Lessons From a Mockingbird
At first, I did not notice the mockingbird’s territorial claim over our bird feeders. I was simply puzzled. Why was this lone grayish bird with its flashy tail the only feathered visitor at our feeders? John was the first to identify it as a mockingbird, but neither one of us knew anything about the mockingbird’s propensity for boldness “in defense of its nests.”
It took only a few days to notice this behavior. The mockingbird would sit in the top of the tree after gorging itself with seeds. It was as if it was daring others to even try to take a nibble from the scattered seeds below. Several times I saw it swoop in like a kamikaze bomber from across the street to threaten a little field sparrow who dared to perch near our feeders. I am not sure what aggravates me more…the bossy behavior, or the loss of our tiny feathered visitors. This dull gray mockingbird and one acrobatic squirrel are now the only visitors to our feeders.
I consulted the online bird experts at Cornell and learned that late winter is the time mockingbirds begin to nest which fosters this feisty behavior. Reading this softened my callous heart a bit, but I still longed to teach this bossy being to share with others. Like the loaves and fishes, I wanted this bully to realize there is more than enough to go around. I began to feel like my mother who often wailed when I squabbled with my sisters, “Why can’t you girls just get along?!”
Perhaps it is my lack of control and no easy answer that puts me in such a foul mood.

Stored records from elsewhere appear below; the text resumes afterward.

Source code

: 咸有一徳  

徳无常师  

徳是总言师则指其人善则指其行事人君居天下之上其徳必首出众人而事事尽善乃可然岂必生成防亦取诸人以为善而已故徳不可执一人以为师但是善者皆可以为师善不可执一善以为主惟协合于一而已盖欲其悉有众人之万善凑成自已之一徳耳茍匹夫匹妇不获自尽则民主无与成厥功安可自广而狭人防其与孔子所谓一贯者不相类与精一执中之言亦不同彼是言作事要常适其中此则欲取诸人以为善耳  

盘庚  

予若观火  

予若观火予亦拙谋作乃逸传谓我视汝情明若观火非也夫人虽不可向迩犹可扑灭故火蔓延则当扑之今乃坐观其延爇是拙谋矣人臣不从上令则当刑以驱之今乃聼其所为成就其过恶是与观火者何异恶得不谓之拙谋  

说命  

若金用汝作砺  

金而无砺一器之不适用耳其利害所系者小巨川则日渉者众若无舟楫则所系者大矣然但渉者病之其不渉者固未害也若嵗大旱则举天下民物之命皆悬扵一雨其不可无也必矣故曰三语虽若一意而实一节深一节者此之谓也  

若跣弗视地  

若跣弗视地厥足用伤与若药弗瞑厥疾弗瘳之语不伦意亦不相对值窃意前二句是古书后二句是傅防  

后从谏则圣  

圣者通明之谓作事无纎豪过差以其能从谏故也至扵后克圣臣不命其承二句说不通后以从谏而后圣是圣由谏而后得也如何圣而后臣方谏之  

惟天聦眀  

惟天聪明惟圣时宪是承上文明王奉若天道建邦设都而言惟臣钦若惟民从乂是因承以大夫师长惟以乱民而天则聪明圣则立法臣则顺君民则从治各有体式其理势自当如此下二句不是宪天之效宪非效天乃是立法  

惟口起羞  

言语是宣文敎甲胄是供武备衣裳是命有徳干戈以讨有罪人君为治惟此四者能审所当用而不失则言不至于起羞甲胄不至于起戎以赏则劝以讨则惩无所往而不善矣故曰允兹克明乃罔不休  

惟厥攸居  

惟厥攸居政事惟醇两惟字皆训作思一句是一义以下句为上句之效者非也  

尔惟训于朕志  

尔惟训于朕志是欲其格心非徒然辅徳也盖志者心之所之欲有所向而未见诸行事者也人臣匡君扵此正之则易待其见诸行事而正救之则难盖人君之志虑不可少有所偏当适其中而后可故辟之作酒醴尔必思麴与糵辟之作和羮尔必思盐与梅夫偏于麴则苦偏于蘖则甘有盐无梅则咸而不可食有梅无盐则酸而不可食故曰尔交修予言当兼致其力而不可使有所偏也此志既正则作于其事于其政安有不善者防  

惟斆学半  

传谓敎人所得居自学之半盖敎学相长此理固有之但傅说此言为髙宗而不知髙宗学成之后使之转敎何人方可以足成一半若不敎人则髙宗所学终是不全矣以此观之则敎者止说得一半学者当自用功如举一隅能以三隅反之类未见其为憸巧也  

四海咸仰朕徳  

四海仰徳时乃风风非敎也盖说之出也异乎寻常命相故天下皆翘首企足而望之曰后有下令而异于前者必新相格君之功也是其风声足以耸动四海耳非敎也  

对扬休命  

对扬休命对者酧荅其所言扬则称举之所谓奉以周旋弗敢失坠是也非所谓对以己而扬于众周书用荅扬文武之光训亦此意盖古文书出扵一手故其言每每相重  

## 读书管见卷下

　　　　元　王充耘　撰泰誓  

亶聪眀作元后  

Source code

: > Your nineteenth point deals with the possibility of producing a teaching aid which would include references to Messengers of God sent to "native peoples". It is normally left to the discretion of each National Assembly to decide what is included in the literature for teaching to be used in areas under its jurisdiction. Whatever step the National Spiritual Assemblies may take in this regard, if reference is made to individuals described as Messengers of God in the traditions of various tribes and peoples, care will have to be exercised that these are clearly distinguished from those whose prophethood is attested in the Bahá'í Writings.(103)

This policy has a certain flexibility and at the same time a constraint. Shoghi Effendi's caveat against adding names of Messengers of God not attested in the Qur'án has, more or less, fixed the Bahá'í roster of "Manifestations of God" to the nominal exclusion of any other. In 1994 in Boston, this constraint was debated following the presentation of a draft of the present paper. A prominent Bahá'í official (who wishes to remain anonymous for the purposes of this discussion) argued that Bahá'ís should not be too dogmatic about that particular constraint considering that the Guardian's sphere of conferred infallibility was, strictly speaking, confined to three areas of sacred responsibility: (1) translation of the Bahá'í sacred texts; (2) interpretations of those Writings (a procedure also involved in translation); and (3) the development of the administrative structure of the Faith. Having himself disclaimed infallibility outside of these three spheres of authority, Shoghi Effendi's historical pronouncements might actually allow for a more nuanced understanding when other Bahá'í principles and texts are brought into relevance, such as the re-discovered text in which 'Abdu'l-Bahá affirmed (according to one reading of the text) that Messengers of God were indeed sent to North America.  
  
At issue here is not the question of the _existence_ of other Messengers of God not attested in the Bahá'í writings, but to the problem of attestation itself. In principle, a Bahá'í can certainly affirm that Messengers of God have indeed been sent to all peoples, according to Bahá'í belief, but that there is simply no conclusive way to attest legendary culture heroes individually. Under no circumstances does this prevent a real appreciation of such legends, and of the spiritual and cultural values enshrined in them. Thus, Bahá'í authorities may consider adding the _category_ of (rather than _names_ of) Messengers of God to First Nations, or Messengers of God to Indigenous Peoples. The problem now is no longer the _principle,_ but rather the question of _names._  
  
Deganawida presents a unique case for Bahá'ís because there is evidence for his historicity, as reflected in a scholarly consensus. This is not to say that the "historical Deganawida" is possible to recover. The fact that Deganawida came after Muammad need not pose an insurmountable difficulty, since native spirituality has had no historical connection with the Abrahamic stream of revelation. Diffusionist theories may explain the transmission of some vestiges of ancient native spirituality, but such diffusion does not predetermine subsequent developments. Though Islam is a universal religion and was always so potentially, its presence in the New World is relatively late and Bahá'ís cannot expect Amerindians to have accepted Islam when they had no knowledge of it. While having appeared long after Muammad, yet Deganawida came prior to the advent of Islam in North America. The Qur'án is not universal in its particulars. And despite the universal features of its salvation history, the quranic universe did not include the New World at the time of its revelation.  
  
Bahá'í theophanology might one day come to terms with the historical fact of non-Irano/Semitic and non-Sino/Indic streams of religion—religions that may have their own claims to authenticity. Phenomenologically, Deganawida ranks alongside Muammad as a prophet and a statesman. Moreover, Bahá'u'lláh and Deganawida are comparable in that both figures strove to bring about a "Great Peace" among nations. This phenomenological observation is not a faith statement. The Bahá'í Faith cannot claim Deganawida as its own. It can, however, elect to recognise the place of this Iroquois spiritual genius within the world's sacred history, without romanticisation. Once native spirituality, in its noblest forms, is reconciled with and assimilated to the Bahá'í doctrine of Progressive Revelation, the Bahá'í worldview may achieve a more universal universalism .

I suppose I could just take the feeders down, but that feels like admitting defeat and would never change the mockingbird’s behavior. Thus, I find myself at a frustrated crossroads caught between giving in or giving up. Yet, even as I write this I wonder why this situation peeves me so? I know clearly what I want to happen…I want the tiny lemon drop finches, the rust colored field sparrows, and the dear black-capped chickadees to return to our feeders again. I miss the unexpected delight they brought when I opened the shades each morning. Yet, these small friends will never return if I remove the feeders just to thwart this unwelcome mockingbird.
I wonder now what this little avian drama is really about. Maybe it isn’t about gaining control or giving into acquiescence but is a call to accept what is? Perhaps the mockingbird has come to remind me that maybe I am the one who needs to “get along” as my mother often pleaded. Get along with the mockingbird and really anything that might come along to upset the status quo of my daily life. Getting along does not always mean giving in but as my sisters taught me it often means compromise…a compromise that is best sweetened with forgiveness and understanding. It is forgiveness that often unsticks me from my anger and need to be “right.”
Perhaps if I choose to reside in acceptance, the feisty mockingbird and I might reach a truce of sorts. We will never be fast friends but maybe agreeable neighbors for a bit. Hopefully should the babies arrive and leave the nest, the mockingbird will take her lessons elsewhere and my favorite visitors will return to delight us once again. At least I hope that will be how it goes, but who knows? I am not writing my story but neither is the mockingbird anymore.